With just days to go until the Oct. 31 deadline for reaching a new deal on the UK’s horseracing levy, it appears it will take government intervention to resolve the dispute between bookmakers and horsemen. As the clock ticks down, the opposing sides are ratcheting up the rhetoric, choosing to conduct the debate in public via increasingly angry press releases rather than exchanging words across a negotiating table.
Using a formula that combines the existing levy contribution and the payments made to permit live broadcasts in betting shops, the Association of British Bookmakers (ABB) estimates that the total sum remitted to the BHA in 2010 was £160M, only 2.4% less than in 2009. The ABB has also charged BHA chief Nic Coward with “plucking figures out of thin air” for citing any other such formulation.
Not to be outdone, BHA chairman Paul Roy referred to the ABB proposal as ‘derisory’. (God bless the English for keeping language alive – an American involved in the same debate would presumably have said ‘not good’ or something.)

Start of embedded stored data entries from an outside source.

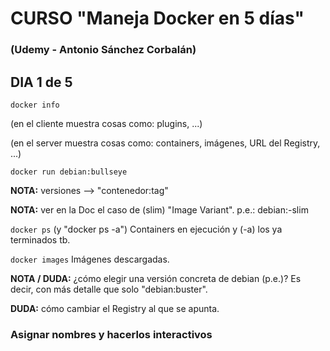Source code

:# CURSO "Maneja Docker en 5 días"
### (Udemy - Antonio Sánchez Corbalán)

## DIA 1 de 5
`docker info` 

(en el cliente muestra cosas como: plugins, ...) 

(en el server muestra cosas como: containers, imágenes, URL del Registry, ...)

`docker run debian:bullseye`

**NOTA:** versiones --> "contenedor:tag"

**NOTA:** ver en la Doc el caso de (slim) "Image Variant". p.e.: debian:<suite>-slim 

`docker ps` (y "docker ps -a") 
Containers en ejecución y (-a) los ya terminados tb. 

`docker images` 
Imágenes descargadas. 

**NOTA / DUDA:** ¿cómo elegir una versión concreta de debian (p.e.)? Es decir, con más detalle que solo "debian:buster". 

**DUDA:** cómo cambiar el Registry al que se apunta. 

### **Asignar nombres y hacerlos interactivos**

The BHA really must be looking at this as an Alamo-type stand. Already reeling from an increasingly disinterested British betting public turning to football and other sports, races are being forced to lower prize moneys. This has a ripple effect, causing top owners and trainers to stay away, which lowers bettor interest even further. In short, the BHA is facing a death spiral. But rather than trot off into the sunset, it’s chosen to dig in its hooves. Bit of the Dunkirk spirit, as Bob Hoskins’ character from The Long Good Friday might say.
In another piece of news involving the Empire’s horseracing business, South Australia’s Thoroughbred Racing SA has announced that Sportsbet has dropped legal action that was blocking some $5.5M in annual payments from all bookmakers. Too early to say whether this is a harbinger of things to come in the Commonwealth’s home island, but the BHA will probably take any favorable omens it can get at this point.